* [WORK REQUEST A]:
Answer these questions using the notebook code:
(i) Which port does the function try to connect to when testing whether Ollama is reachable at an IP?
(ii) Which file does Method 2 read to find a nameserver address?
(iii) What address does the function return if neither method succeeds?
* [WORK REQUEST B]: Duplicate the part of the notebook code starting with "# Fallback to" and going on through "172.17.96.1 (WSL default gateway)".

* [SELECTED EXCERPT]:

▼

In [1]:
from langchain_chroma import Chroma
from langchain_ollama import ChatOllama
from langchain_ollama import OllamaEmbeddings
import os
from langchain_text_splitters import RecursiveCharacterTextSplitter, Language
from langchain_community.document_loaders import UnstructuredMarkdownLoader
from langchain_core.documents import Document
from typing import List, Any, Dict, Tuple
import uuid

In [2]:
import subprocess
import socket

# Get Windows host IP from WSL
def get_windows_host_ip():
    # Method 1: Try WSL2 bridge interface (default route)
    try:
        result = subprocess.run(
            ["ip", "route", "show", "default"],
            capture_output=True,
            text=True
        )
        for line in result.stdout.split('\n'):
            if 'default' in line and 'via' in line:
                parts = line.split()
                via_index = parts.index('via')
                ip = parts[via_index + 1]
                # Test if Ollama is accessible at this IP
                try:
                    sock = socket.socket(socket.AF_INET, socket.SOCK_STREAM)
                    sock.settimeout(1)
                    sock.connect((ip, 11434))
                    sock.close()
                    print(f"✓ Found Ollama at {ip} (WSL default gateway)")
                    return ip
                except:
                    print(f"✗ Port 11434 not accessible at {ip}")
    except Exception as e:
        print(f"✗ Method 1 failed: {e}")
    
    # Method 2: Try /etc/resolv.conf nameserver
    try:
        result = subprocess.run(
            ["cat", "/etc/resolv.conf"],
            capture_output=True,
            text=True
        )
        for line in result.stdout.split('\n'):
            if 'nameserver' in line:
                ip = line.split()[1]
                # Test if Ollama is accessible at this IP
                try:
                    sock = socket.socket(socket.AF_INET, socket.SOCK_STREAM)
                    sock.settimeout(1)
                    sock.connect((ip, 11434))
                    sock.close()
                    print(f"✓ Found Ollama at {ip} (resolv.conf)")
                    return ip
                except:
                    print(f"✗ Port 11434 not accessible at {ip}")
    except Exception as e:
        print(f"✗ Method 2 failed: {e}")
    
    # Fallback to localhost
    print("⚠ Falling back to localhost")
    return "127.0.0.1"
    
WINDOWS_HOST_IP = get_windows_host_ip()

✓ Found Ollama at 172.17.96.1 (WSL default gateway)

▲

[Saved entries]
▼

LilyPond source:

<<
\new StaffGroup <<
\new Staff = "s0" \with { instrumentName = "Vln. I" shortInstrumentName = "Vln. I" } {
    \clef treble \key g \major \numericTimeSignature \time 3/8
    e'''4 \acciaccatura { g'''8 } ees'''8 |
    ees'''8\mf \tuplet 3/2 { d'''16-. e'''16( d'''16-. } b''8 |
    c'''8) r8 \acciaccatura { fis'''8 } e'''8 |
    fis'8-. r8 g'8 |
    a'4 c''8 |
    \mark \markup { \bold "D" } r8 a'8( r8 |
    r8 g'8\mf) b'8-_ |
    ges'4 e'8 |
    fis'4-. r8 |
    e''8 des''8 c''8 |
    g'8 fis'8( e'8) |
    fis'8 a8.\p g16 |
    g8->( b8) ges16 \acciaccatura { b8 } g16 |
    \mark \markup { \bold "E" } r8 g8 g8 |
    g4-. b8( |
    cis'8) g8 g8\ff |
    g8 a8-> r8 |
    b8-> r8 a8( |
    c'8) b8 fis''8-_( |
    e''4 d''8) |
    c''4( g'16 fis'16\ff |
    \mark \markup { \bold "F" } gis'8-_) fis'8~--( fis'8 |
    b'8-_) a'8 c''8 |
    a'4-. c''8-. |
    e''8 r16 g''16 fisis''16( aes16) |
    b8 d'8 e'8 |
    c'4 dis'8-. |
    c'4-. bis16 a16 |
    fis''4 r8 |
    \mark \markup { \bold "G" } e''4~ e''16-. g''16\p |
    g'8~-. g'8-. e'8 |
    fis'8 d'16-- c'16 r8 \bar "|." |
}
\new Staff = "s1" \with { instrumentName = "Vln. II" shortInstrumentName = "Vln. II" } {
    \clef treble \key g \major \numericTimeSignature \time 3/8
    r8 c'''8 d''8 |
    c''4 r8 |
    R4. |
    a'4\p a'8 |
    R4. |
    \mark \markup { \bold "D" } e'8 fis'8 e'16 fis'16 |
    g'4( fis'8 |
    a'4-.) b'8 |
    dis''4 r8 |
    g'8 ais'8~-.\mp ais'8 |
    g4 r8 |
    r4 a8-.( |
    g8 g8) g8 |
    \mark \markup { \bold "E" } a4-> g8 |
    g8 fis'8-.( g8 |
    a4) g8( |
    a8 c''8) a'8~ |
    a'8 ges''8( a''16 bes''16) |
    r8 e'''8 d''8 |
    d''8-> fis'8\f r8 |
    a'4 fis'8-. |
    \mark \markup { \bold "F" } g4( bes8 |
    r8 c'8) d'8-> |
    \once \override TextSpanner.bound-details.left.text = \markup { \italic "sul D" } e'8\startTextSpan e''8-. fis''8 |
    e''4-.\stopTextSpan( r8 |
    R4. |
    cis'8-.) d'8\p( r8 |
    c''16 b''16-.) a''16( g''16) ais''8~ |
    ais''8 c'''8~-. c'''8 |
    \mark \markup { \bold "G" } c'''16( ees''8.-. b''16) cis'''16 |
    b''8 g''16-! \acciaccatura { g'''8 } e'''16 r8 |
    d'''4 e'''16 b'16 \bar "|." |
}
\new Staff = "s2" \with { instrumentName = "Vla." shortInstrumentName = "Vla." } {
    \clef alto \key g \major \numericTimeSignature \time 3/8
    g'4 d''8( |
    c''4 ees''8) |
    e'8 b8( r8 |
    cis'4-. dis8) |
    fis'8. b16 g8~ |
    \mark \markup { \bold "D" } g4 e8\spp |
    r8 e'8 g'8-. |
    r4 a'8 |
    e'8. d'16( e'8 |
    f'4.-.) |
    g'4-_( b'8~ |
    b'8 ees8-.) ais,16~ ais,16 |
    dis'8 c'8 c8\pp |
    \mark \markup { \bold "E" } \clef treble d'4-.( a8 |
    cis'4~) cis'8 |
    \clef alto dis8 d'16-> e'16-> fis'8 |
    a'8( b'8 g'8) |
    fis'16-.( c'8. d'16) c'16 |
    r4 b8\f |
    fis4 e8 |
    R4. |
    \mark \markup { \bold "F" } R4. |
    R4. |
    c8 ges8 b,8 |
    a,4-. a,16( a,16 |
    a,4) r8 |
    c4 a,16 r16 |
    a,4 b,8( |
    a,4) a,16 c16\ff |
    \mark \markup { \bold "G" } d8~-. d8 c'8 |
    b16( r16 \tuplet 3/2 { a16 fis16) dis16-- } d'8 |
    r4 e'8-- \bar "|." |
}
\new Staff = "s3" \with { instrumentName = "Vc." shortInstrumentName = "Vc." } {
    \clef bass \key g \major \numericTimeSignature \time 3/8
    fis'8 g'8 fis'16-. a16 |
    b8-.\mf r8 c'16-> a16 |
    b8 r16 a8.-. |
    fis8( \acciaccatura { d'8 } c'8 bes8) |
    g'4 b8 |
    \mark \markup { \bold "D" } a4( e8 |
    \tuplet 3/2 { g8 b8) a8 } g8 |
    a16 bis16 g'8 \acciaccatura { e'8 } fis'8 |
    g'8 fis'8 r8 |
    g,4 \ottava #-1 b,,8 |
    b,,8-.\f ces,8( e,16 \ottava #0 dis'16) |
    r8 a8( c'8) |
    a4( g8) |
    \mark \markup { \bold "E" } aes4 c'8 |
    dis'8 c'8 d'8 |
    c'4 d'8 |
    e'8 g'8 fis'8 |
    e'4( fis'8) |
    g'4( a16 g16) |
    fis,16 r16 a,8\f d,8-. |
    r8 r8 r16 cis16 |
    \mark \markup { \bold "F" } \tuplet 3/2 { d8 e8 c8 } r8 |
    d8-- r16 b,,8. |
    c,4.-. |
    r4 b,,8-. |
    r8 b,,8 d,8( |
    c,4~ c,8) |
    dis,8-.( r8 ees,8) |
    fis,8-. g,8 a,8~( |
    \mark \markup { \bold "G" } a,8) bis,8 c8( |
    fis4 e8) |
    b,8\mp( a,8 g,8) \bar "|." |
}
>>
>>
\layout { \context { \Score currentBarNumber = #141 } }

▲

* [TASK OUTPUT A]:
(i) 11434
(ii) /etc/resolv.conf
(iii) 127.0.0.1

* [TASK OUTPUT B]:
# Fallback to localhost
    print("⚠ Falling back to localhost")
    return "127.0.0.1"
    
WINDOWS_HOST_IP = get_windows_host_ip()

✓ Found Ollama at 172.17.96.1 (WSL default gateway)